A lot of people in the Reddit thread — including ones mocking OP for being ignorant — seem to believe that setting the current working directory limits what can be deleted to that directory, or perhaps don't understand that ~-expansions result in an absolute path. :/
All the people in the comments are blaming the user for supposedly running with `--dangerously-skip-permissions`, but there's actually absolutely no way for Claude CLI to 100% determine that a command it runs will not affect the home directory.
People are really ignorant when it comes to the safeguards that you can put in place for AI. If it's running on your computer and can run arbitrary commands, it can wipe your disk, that's it.
There is, in fact, a harness built into the Claude Code CLI tool that determines what can and cannot be run automatically. `rm` is on the "can't run this unless the user has approved it" list. So, it's entirely the user's fault here.
Surely you don't think everything that's happening in Claude Code is purely LLMs running in a loop? There's tons of real code that runs to correctly route commands, enable MCP, etc.
That's true - but something I've seen happen (not recently) is claude code getting around its own restrictions by running a python script to do the thing it was not able to do more directly.
I mean it's hard to tell if this story is even real, but on a serious note, I do think Anthropic should only allow `--dangerously-skip-permissions` to be applied if it's running in a container.

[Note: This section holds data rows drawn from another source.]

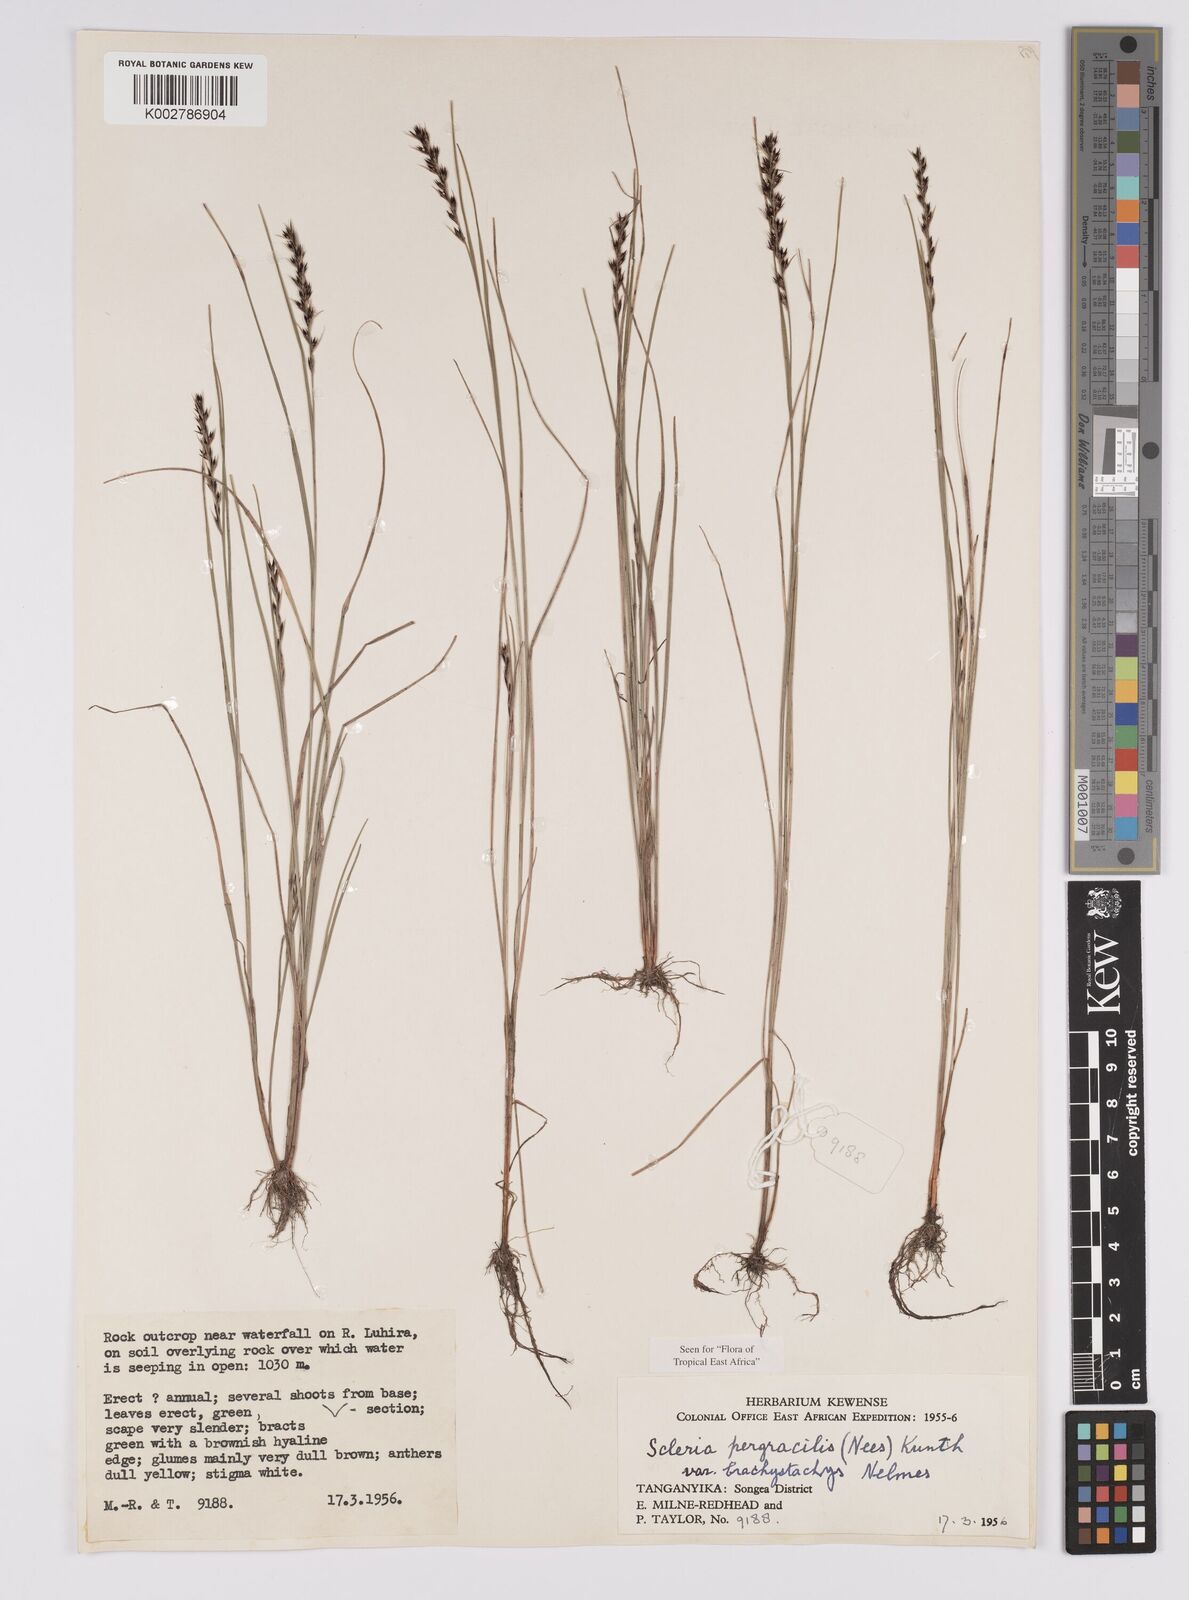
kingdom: Plantae
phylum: Tracheophyta
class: Liliopsida
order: Poales
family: Cyperaceae
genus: Scleria
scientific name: Scleria pergracilis
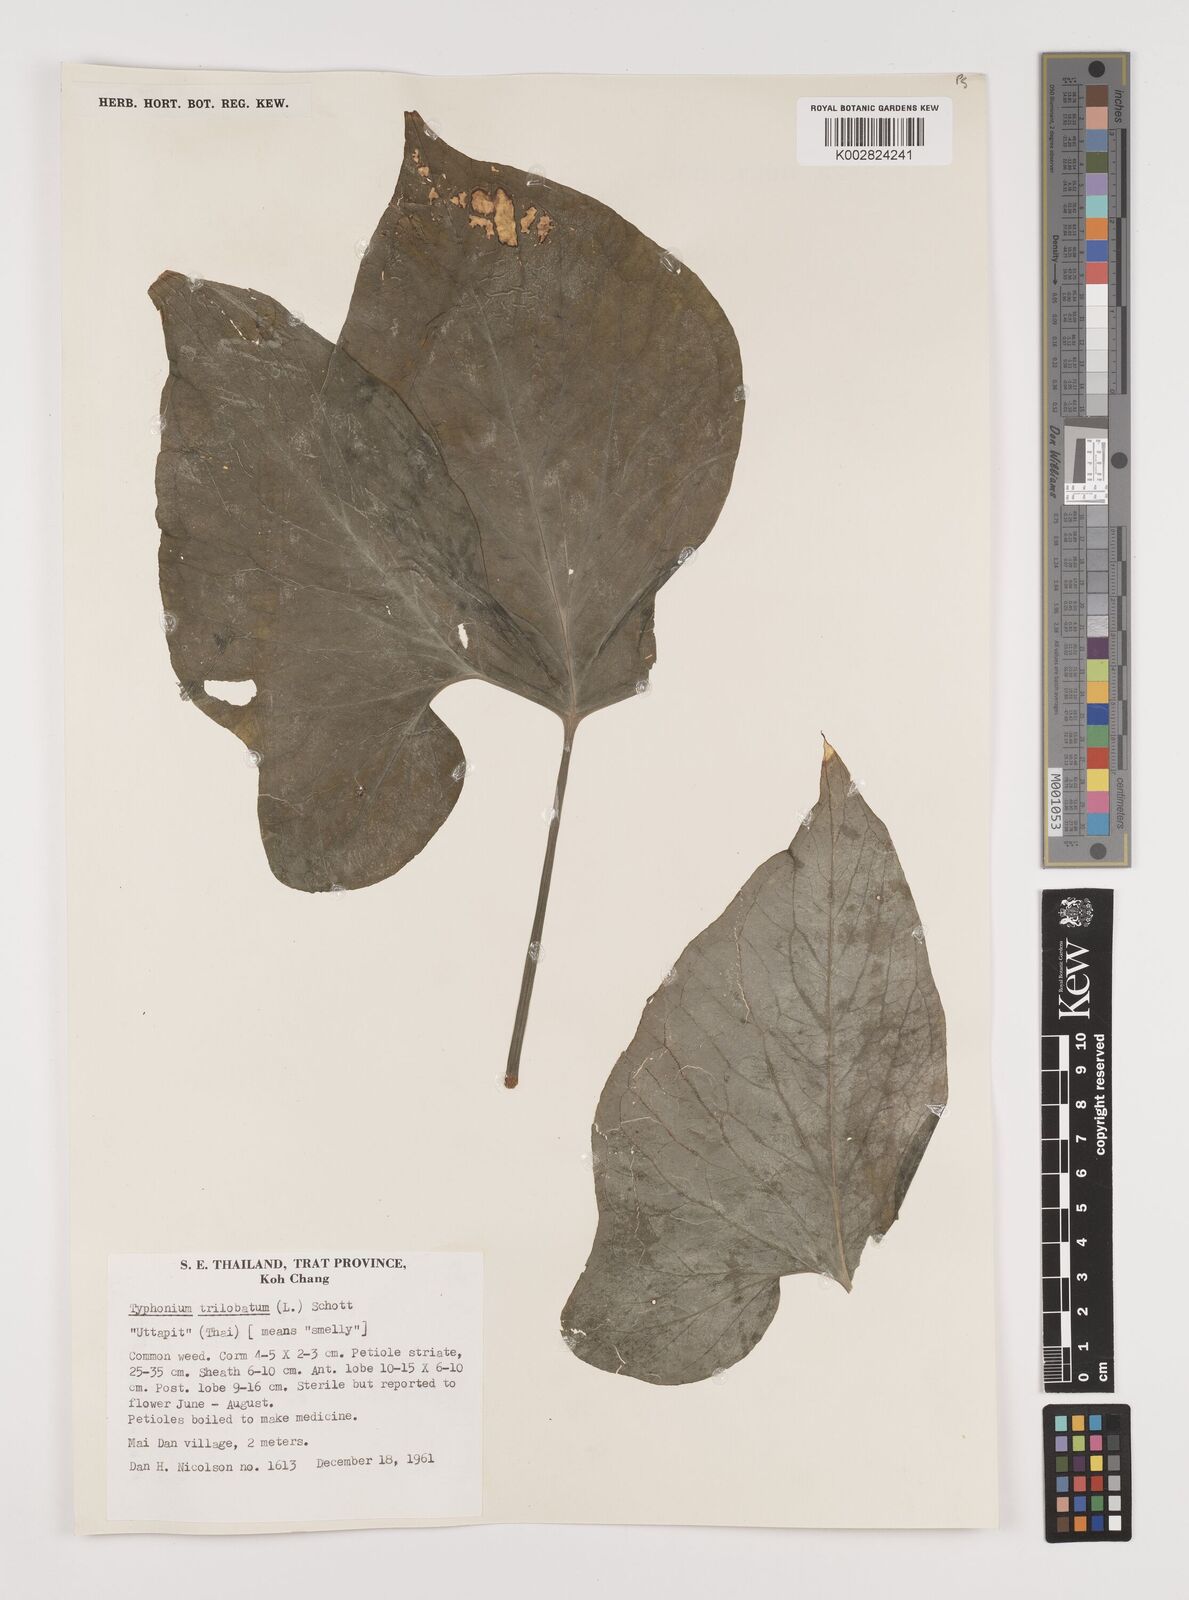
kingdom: Plantae
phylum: Tracheophyta
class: Liliopsida
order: Alismatales
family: Araceae
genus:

Oof, you are bringing out the big philosophical question there. Many people have wondered whether we are running in a simulation or not. So far inconclusive and not answerable unfortunately.
I asked Claude and it had a few good ideas… Not bulletproof, but if the main point is to keep average users from shooting themselves in the foot, anything is better than nothing.
The `--dangerously-skip-permissions` flag does exactly what it says. It bypasses every guardrail and runs commands without asking you. Some guides I’ve seen stress that you should only ever run it in a sandboxed environment with no important data Claude Code dangerously-skip-permissions: Safe Usage Guide[1].
Treat each agent like a non human identity, give it just enough privilege to perform its task and monitor its behavior Best Practices for Mitigating the Security Risks of Agentic AI [2].
I go even further. I never let an AI agent delete anything on its own. If it wants to clean up a directory, I read the command and run it myself. It's tedious, BUT it prevents disasters.
ALSO there are emerging frameworks for safe deployment of AI agents that focus on visibility and risk mitigation.
It's early days... but it's better than YOLO-ing with a flag that literally has 'dangerously' in its name.